Switch every "ИСТОРИИ" in the listing to "СТАТЬИ", and leave everything else unchanged.

----- Task data

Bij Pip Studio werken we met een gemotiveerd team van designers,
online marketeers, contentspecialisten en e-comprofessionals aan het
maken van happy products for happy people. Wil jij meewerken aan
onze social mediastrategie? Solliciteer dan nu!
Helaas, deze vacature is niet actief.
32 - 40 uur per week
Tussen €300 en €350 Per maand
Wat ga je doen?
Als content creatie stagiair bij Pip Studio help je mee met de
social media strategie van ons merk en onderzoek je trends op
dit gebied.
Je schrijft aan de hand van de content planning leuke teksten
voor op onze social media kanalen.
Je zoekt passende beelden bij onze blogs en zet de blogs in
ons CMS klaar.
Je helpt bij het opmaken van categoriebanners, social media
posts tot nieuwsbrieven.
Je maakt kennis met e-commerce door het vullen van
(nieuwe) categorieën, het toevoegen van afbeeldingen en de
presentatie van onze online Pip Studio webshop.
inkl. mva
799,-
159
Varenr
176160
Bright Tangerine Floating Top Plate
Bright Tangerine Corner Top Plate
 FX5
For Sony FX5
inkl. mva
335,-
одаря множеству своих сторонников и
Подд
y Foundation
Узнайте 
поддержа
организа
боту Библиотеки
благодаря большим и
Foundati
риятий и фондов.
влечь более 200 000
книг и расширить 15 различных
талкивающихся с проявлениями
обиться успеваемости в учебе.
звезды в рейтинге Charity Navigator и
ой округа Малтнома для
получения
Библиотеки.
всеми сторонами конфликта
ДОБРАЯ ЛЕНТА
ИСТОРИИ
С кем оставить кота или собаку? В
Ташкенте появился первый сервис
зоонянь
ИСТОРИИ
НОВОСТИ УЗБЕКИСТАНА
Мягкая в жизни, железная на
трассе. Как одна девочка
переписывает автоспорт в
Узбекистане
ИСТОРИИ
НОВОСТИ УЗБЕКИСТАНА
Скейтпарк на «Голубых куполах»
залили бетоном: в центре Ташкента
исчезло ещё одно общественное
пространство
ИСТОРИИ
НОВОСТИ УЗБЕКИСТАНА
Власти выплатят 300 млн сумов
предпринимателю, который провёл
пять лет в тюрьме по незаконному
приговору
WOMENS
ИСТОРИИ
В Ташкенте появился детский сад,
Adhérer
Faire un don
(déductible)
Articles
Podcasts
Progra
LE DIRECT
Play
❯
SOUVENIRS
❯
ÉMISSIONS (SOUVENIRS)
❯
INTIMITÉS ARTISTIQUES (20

----------

> _Response to the task_
Bij Pip Studio werken we met een gemotiveerd team van designers,
online marketeers, contentspecialisten en e-comprofessionals aan het
maken van happy products for happy people. Wil jij meewerken aan
onze social mediastrategie? Solliciteer dan nu!
Helaas, deze vacature is niet actief.
32 - 40 uur per week
Tussen €300 en €350 Per maand
Wat ga je doen?
Als content creatie stagiair bij Pip Studio help je mee met de
social media strategie van ons merk en onderzoek je trends op
dit gebied.
Je schrijft aan de hand van de content planning leuke teksten
voor op onze social media kanalen.
Je zoekt passende beelden bij onze blogs en zet de blogs in
ons CMS klaar.
Je helpt bij het opmaken van categoriebanners, social media
posts tot nieuwsbrieven.
Je maakt kennis met e-commerce door het vullen van
(nieuwe) categorieën, het toevoegen van afbeeldingen en de
presentatie van onze online Pip Studio webshop.
inkl. mva
799,-
159
Varenr
176160
Bright Tangerine Floating Top Plate
Bright Tangerine Corner Top Plate
 FX5
For Sony FX5
inkl. mva
335,-
одаря множеству своих сторонников и
Подд
y Foundation
Узнайте 
поддержа
организа
боту Библиотеки
благодаря большим и
Foundati
риятий и фондов.
влечь более 200 000
книг и расширить 15 различных
талкивающихся с проявлениями
обиться успеваемости в учебе.
звезды в рейтинге Charity Navigator и
ой округа Малтнома для
получения
Библиотеки.
всеми сторонами конфликта
ДОБРАЯ ЛЕНТА
СТАТЬИ
С кем оставить кота или собаку? В
Ташкенте появился первый сервис
зоонянь
СТАТЬИ
НОВОСТИ УЗБЕКИСТАНА
Мягкая в жизни, железная на
трассе. Как одна девочка
переписывает автоспорт в
Узбекистане
СТАТЬИ
НОВОСТИ УЗБЕКИСТАНА
Скейтпарк на «Голубых куполах»
залили бетоном: в центре Ташкента
исчезло ещё одно общественное
пространство
СТАТЬИ
НОВОСТИ УЗБЕКИСТАНА
Власти выплатят 300 млн сумов
предпринимателю, который провёл
пять лет в тюрьме по незаконному
приговору
WOMENS
СТАТЬИ
В Ташкенте появился детский сад,
Adhérer
Faire un don
(déductible)
Articles
Podcasts
Progra
LE DIRECT
Play
❯
SOUVENIRS
❯
ÉMISSIONS (SOUVENIRS)
❯
INTIMITÉS ARTISTIQUES (20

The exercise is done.